Kirby arrived Thursday night. He spent two days filming and a day and half of editing to produce the two-hour performance as part of 2 Valleys Stage concert series. Because of all the video included in the production, this is more extensive than other shows where he has produced six Main Street Souvenirs in six days.
For the first half of the show, Kirby integrated the local content into the thematic content of his existing show highlighting gatherings in small town America.
Timed perfectly with the rolling presentation, Kirby accompanied on piano and narrated the various chapters that portrayed small town America. Telling the story through chapters about local gatherings, ragtime, big bands, baseball fields, transition of technology in music and the dance halls, Kirby integrated photographs of historic and current gathering places in Potomac, Seeley Lake and Swan Valley and video clips of local historians Anne Dahl, Dixie Meyer and Ron Cox, logger Neil Meyer, ranchers Sidney and Jody Wills and the Seeley-Swan High School Leos Club sharing stories of times past and present.
The second half of the presentation, Kirby took the audience on a journey through five chapters of the American Great Plains. Through his original compositions, photography and paintings he captured the beauty and reverence in the open spaces, stark contrast between the distance, sounds and vertical structures in the horizontal landscape and the dance with Mother Nature that she always leads and is never forgiving.

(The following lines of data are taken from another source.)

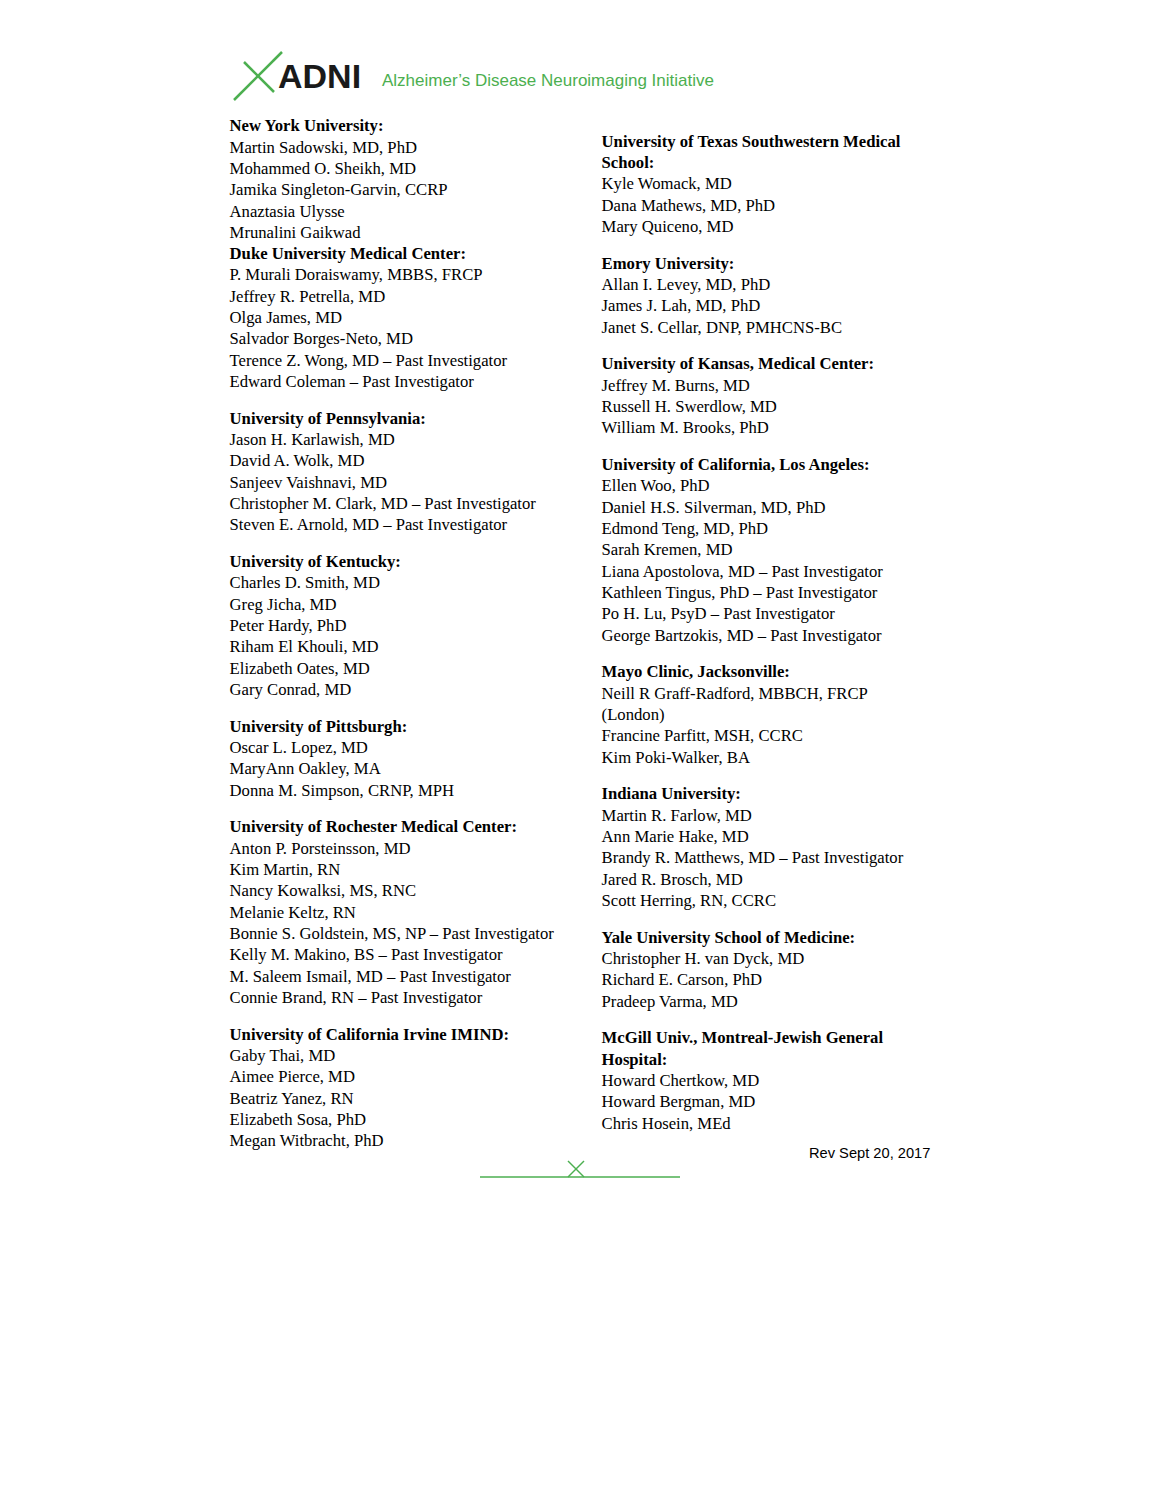ADNI Alzheimer’s Disease Neuroimaging Initiative
New York University:
Martin Sadowski, MD, PhD
Mohammed O. Sheikh, MD
Jamika Singleton-Garvin, CCRP
Anaztasia Ulysse
Mrunalini Gaikwad
Duke University Medical Center:
P. Murali Doraiswamy, MBBS, FRCP
Jeffrey R. Petrella, MD
Olga James, MD
Salvador Borges-Neto, MD
Terence Z. Wong, MD – Past Investigator
Edward Coleman – Past Investigator
University of Pennsylvania:
Jason H. Karlawish, MD
David A. Wolk, MD
Sanjeev Vaishnavi, MD
Christopher M. Clark, MD – Past Investigator
Steven E. Arnold, MD – Past Investigator
University of Kentucky:
Charles D. Smith, MD
Greg Jicha, MD
Peter Hardy, PhD
Riham El Khouli, MD
Elizabeth Oates, MD
Gary Conrad, MD
University of Pittsburgh:
Oscar L. Lopez, MD
MaryAnn Oakley, MA
Donna M. Simpson, CRNP, MPH
University of Rochester Medical Center:
Anton P. Porsteinsson, MD
Kim Martin, RN
Nancy Kowalksi, MS, RNC
Melanie Keltz, RN
Bonnie S. Goldstein, MS, NP – Past Investigator
Kelly M. Makino, BS – Past Investigator
M. Saleem Ismail, MD – Past Investigator
Connie Brand, RN – Past Investigator
University of California Irvine IMIND:
Gaby Thai, MD
Aimee Pierce, MD
Beatriz Yanez, RN
Elizabeth Sosa, PhD
Megan Witbracht, PhD
University of Texas Southwestern Medical School:
Kyle Womack, MD
Dana Mathews, MD, PhD
Mary Quiceno, MD
Emory University:
Allan I. Levey, MD, PhD
James J. Lah, MD, PhD
Janet S. Cellar, DNP, PMHCNS-BC
University of Kansas, Medical Center:
Jeffrey M. Burns, MD
Russell H. Swerdlow, MD
William M. Brooks, PhD
University of California, Los Angeles:
Ellen Woo, PhD
Daniel H.S. Silverman, MD, PhD
Edmond Teng, MD, PhD
Sarah Kremen, MD
Liana Apostolova, MD – Past Investigator
Kathleen Tingus, PhD – Past Investigator
Po H. Lu, PsyD – Past Investigator
George Bartzokis, MD – Past Investigator
Mayo Clinic, Jacksonville:
Neill R Graff-Radford, MBBCH, FRCP (London)
Francine Parfitt, MSH, CCRC
Kim Poki-Walker, BA
Indiana University:
Martin R. Farlow, MD
Ann Marie Hake, MD
Brandy R. Matthews, MD – Past Investigator
Jared R. Brosch, MD
Scott Herring, RN, CCRC
Yale University School of Medicine:
Christopher H. van Dyck, MD
Richard E. Carson, PhD
Pradeep Varma, MD
McGill Univ., Montreal-Jewish General Hospital:
Howard Chertkow, MD
Howard Bergman, MD
Chris Hosein, MEd
Rev Sept 20, 2017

"I hope to capture the character and value of each town that I go to," said Kirby. "I want to reflect back some things that people know but maybe some things that people don't know about their town."
Kirby will leave a CD with the images and video clips he captured with 2 Valleys Stage as well as one chapter from his presentation.
The final concert for 2VS 2019-2020 season is Stringfever April 28 at 7 p.m. at the Seeley-Swan High School Auditorium.